Over the past several weeks the kicks have apparently gotten harder and harder or my wife is getting wimpier and wimpier. We’ll be in the middle of a conversation and suddenly she’ll go cross-eyed and put her hand on her belly indicating that the child either has soccer ball in there or, at the very least, is practicing karate.
My wife is now translating these kicks and punches into what the baby likes and doesn’t like. We now know, through the amount of kicking my wife receives, the the baby likes pizza, ice cream, watching Alton Brown, watermelon, granola bars, bagels, going grocery shopping, chicken, pasta, watching Bobby Flay and malt liquor.
Ha! I’m just kidding about that last little bit. The baby hates Bobby Flay.
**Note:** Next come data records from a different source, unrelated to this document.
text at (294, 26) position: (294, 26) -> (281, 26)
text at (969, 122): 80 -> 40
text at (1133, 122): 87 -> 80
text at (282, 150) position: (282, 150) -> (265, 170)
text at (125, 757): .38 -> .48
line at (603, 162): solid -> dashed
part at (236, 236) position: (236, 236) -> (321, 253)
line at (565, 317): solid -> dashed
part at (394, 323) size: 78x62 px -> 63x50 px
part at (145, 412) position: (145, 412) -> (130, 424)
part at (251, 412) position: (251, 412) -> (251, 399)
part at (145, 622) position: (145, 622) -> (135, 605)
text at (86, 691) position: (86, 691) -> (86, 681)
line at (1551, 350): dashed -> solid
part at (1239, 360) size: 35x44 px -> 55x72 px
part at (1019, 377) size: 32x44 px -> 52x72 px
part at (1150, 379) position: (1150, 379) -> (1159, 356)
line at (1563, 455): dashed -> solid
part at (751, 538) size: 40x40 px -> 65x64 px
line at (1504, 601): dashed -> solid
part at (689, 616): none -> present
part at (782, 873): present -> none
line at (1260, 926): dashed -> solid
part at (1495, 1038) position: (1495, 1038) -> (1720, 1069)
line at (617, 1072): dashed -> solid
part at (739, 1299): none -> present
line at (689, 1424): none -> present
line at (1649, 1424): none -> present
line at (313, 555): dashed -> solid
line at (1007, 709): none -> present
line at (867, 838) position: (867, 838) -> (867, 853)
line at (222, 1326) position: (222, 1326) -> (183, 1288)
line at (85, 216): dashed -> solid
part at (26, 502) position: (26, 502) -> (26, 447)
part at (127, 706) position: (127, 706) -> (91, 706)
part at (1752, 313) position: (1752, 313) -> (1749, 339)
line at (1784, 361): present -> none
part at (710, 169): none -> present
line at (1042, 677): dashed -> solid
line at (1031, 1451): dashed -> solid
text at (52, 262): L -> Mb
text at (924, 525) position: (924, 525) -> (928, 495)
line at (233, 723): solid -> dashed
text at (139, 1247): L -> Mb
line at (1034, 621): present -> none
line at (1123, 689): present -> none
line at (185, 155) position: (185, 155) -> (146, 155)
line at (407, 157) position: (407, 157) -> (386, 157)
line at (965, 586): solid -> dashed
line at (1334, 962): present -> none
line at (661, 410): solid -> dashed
Of course I can’t feel any of these kicks so all I’ve been able to take away from these observations is that I should probably be diverting half of the kid’s college savings towards a future membership in Weight Watchers.
Sure, my wife and I have both seen the ultrasound videos and we’ve heard the heartbeat on a microphone, but part of me always wonders if that stuff is all just some elaborate ruse put on my doctors to make a little extra scratch from the insurance companies. It would probably be pretty easy to rig up a DVD player to look just like an ultrasound machine and then just have a video playing each time the nurse moves around the wand on my wife’s belly. I mean, if the Hollywood special effects wizards can give Tom Cruise an acting career then they can surely fudge an ultrasound machine.
But after all these months of videos and recordings it is finally reassuring to have some sort of physical evidence, no matter how small, that a live baby really is bouncing around in there…
…And that my wife isn’t just getting fat from eatting all that pizza and ice cream.